With young lives being cut short in road accidents every now and then, any attempt to dramatically reduce the mishaps is crucial.
With young lives being cut short in road accidents every now and then, any attempt to dramatically reduce the mishaps is crucial. Road safety and accident prevention are recurring, frequently explored subjects, although not always from the same perspective.
It may be obvious that accident-related events are linked to risky behaviour and, in fact, “there are studies that link them together, but they have not been studied at the cognition or thought level,” explained author David Herrero from the University of the Basque Country.
“Traditionally, three factors have been cited to predict traffic accidents: the vehicle factor, the road factor and the human factor, and it has emerged in practically all the studies that the human factor is the most important one when predicting accidents. So that is where I have focussed my eight-year-long research,” he added.

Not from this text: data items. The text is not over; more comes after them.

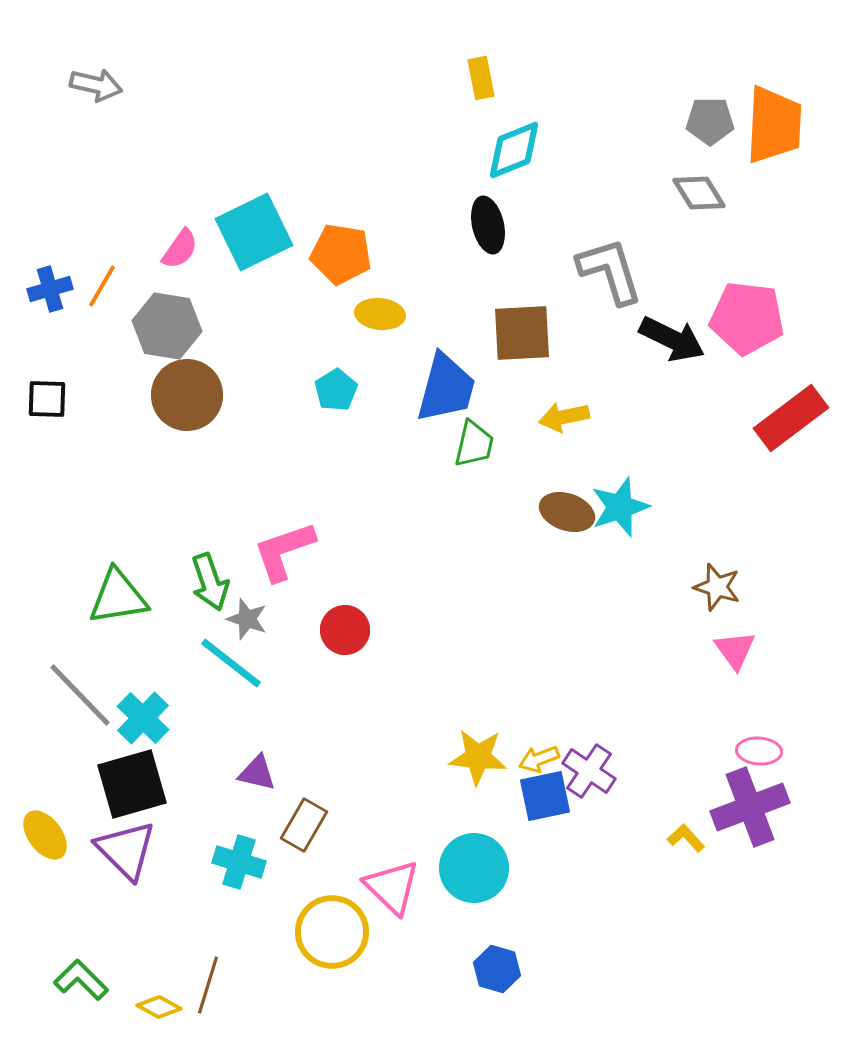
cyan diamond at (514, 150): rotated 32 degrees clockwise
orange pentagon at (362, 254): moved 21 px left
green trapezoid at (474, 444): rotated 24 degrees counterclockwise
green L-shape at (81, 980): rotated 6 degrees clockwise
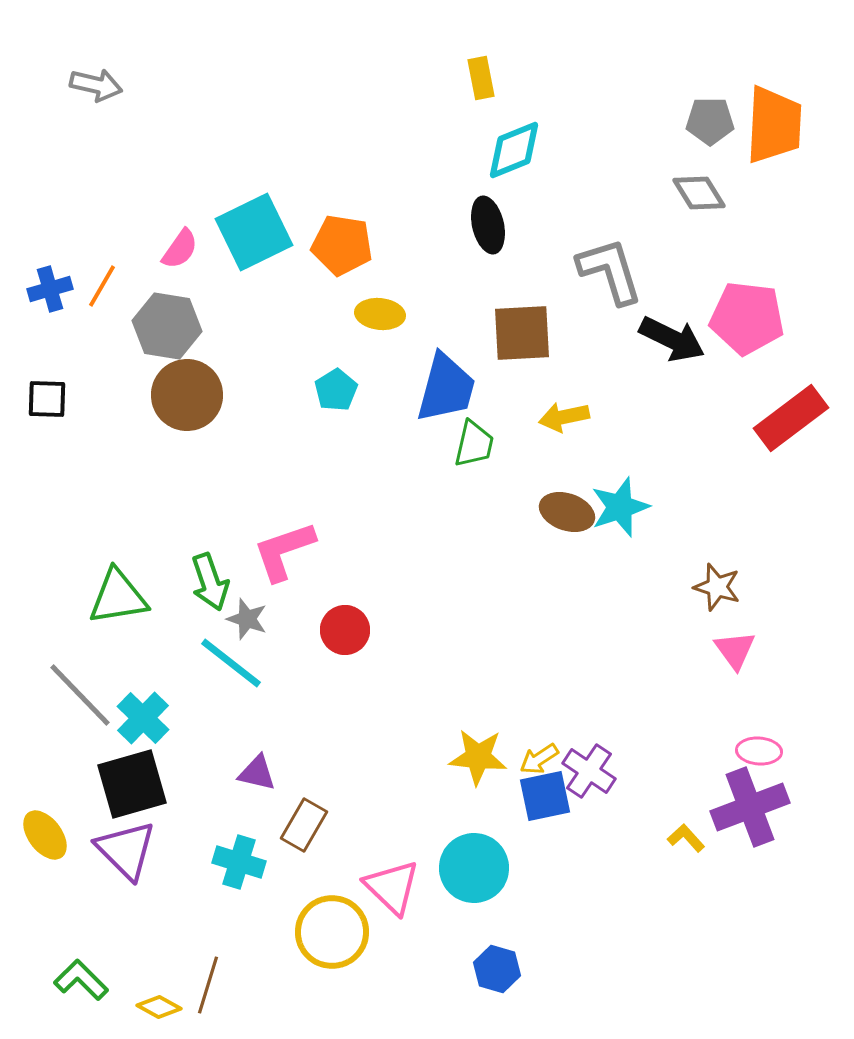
orange pentagon at (341, 254): moved 1 px right, 9 px up
yellow arrow at (539, 759): rotated 12 degrees counterclockwise
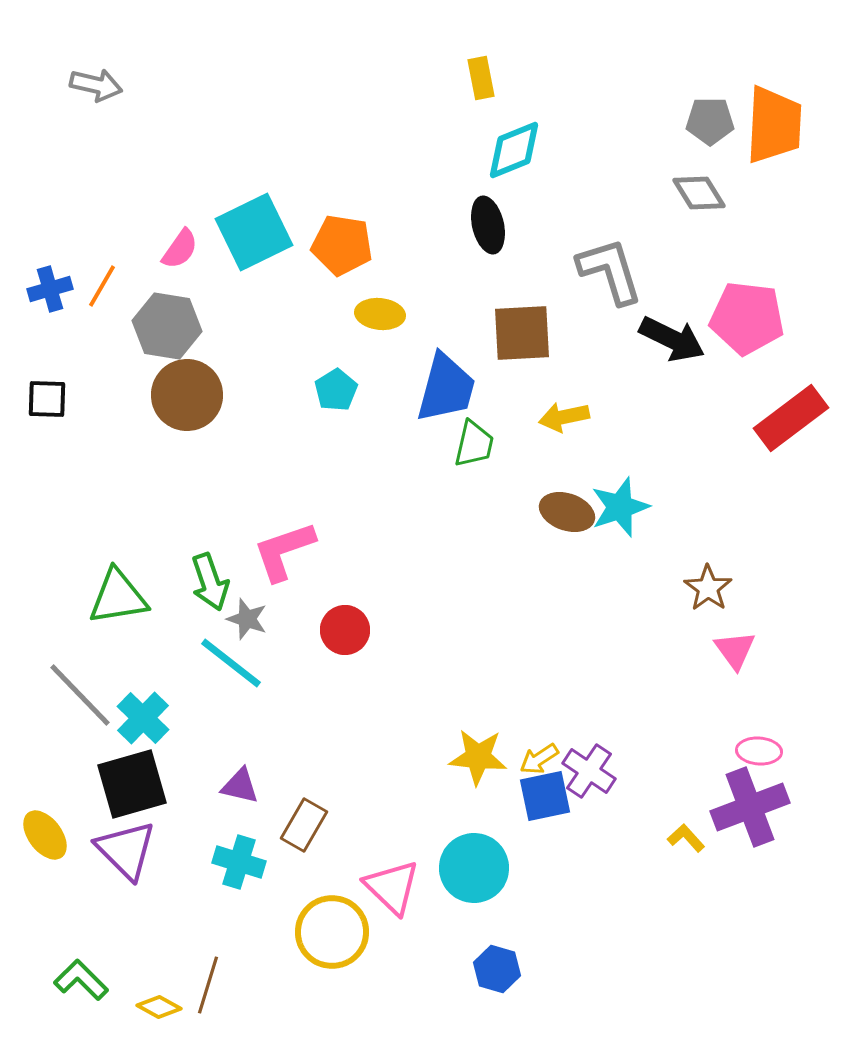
brown star at (717, 587): moved 9 px left, 1 px down; rotated 18 degrees clockwise
purple triangle at (257, 773): moved 17 px left, 13 px down
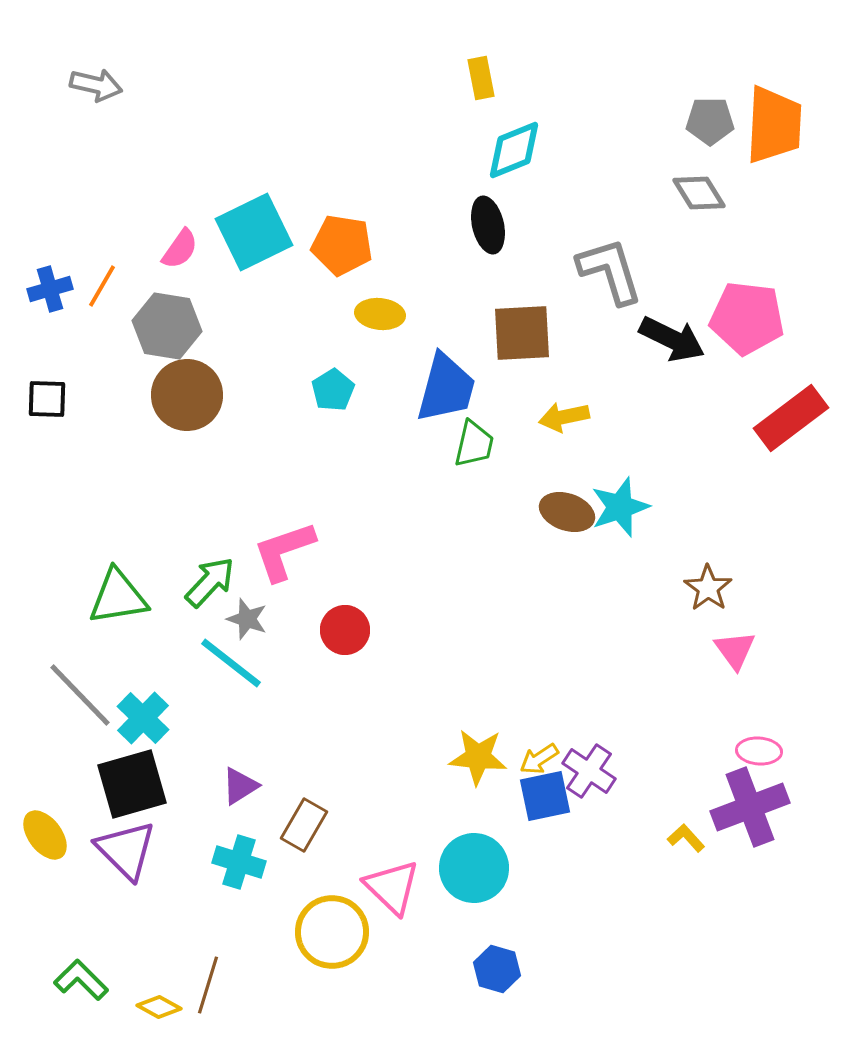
cyan pentagon at (336, 390): moved 3 px left
green arrow at (210, 582): rotated 118 degrees counterclockwise
purple triangle at (240, 786): rotated 45 degrees counterclockwise
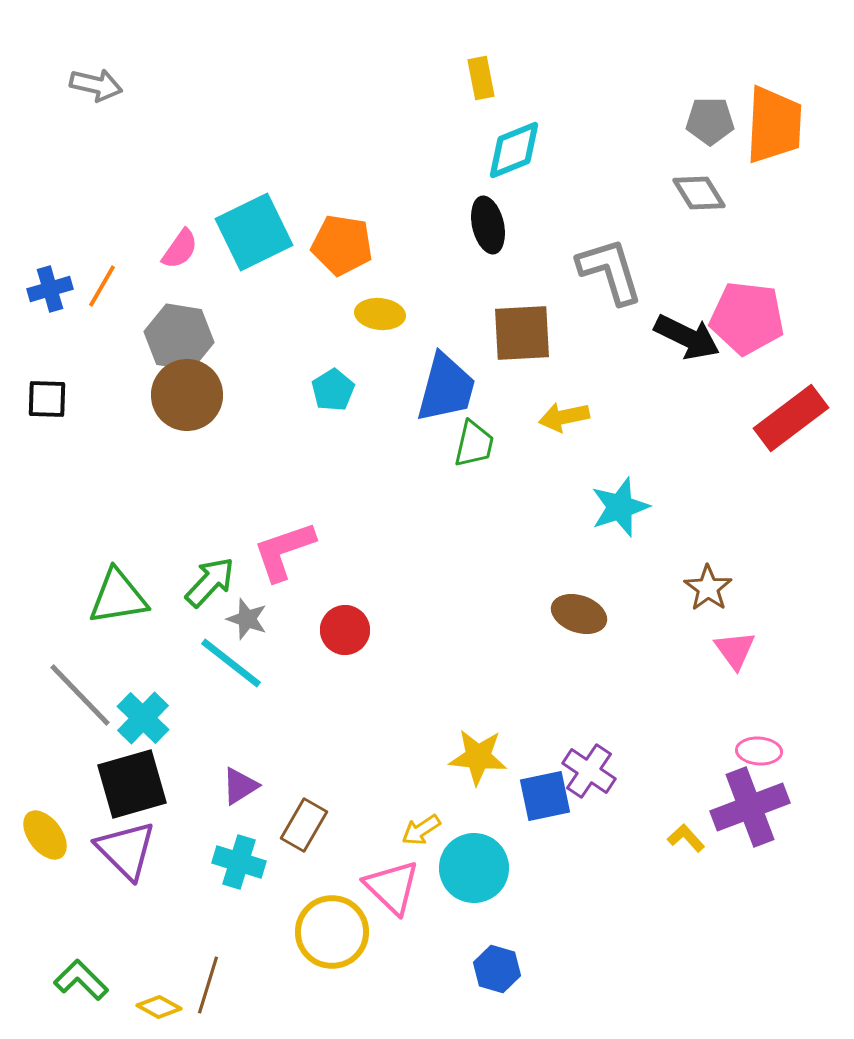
gray hexagon at (167, 326): moved 12 px right, 11 px down
black arrow at (672, 339): moved 15 px right, 2 px up
brown ellipse at (567, 512): moved 12 px right, 102 px down
yellow arrow at (539, 759): moved 118 px left, 71 px down
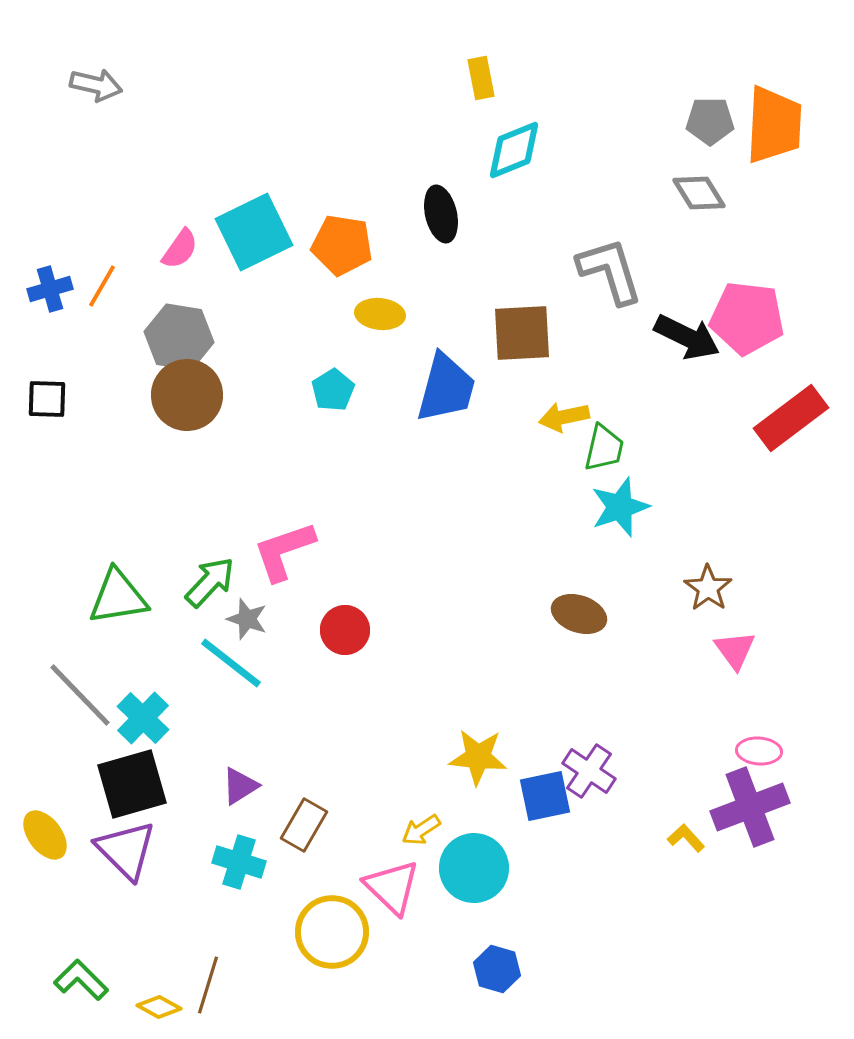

Three variables were measured: aggressive thoughts, risky behaviour and aggressive behaviour and it was found that accident-related events were related with aggressive behaviour, but above all with risky behaviour, although both factors could significantly predict traffic accidents.
414 people in possession of valid driving licences and who drive at least once a week participated in the study.
The study also analysed differences in terms of age and sex. With respect to age, they saw that the youngest drivers are the ones most likely to experience anger and to express themselves aggressively, which is common in nearly all the studies.
By contrast, the differences between the sexes are not that clear with respect to the expression and experience of anger, not even with respect to aggressive thoughts. Men and women have the same frequency of aggressive thoughts.
The keys detected in this study could be useful not only in road safety but also in the area of clinical psychology. “Risky, aggressive behaviour in driving is a subject that has been little dealt with clinically, but what is true is that there is a small though significant percentage of drivers who are highly prone to behaving this way,” he explained.
According to the researcher, it is important to know the cognitive, emotional and other mechanisms underlying this kind of behaviour so as to be able to intervene in the clearest, most precise way.
“Through the tools used, these processes can be assessed and clues provided on possible intervention. If a person says that in their real life and in driving he/she tends to behave aggressively in a specific way, we know that in the other context he/she is going to act in the same way,” they added.
Herrero concluded that “if we can make a person capable of spotting when he/she is behaving in a risky or even aggressive way, we will be reducing accident-related events. The main thing is to act on risky, aggressive behaviour more than on thoughts, even though one thing leads to the other.”
The study appears in journal Accident Analysis and Prevention.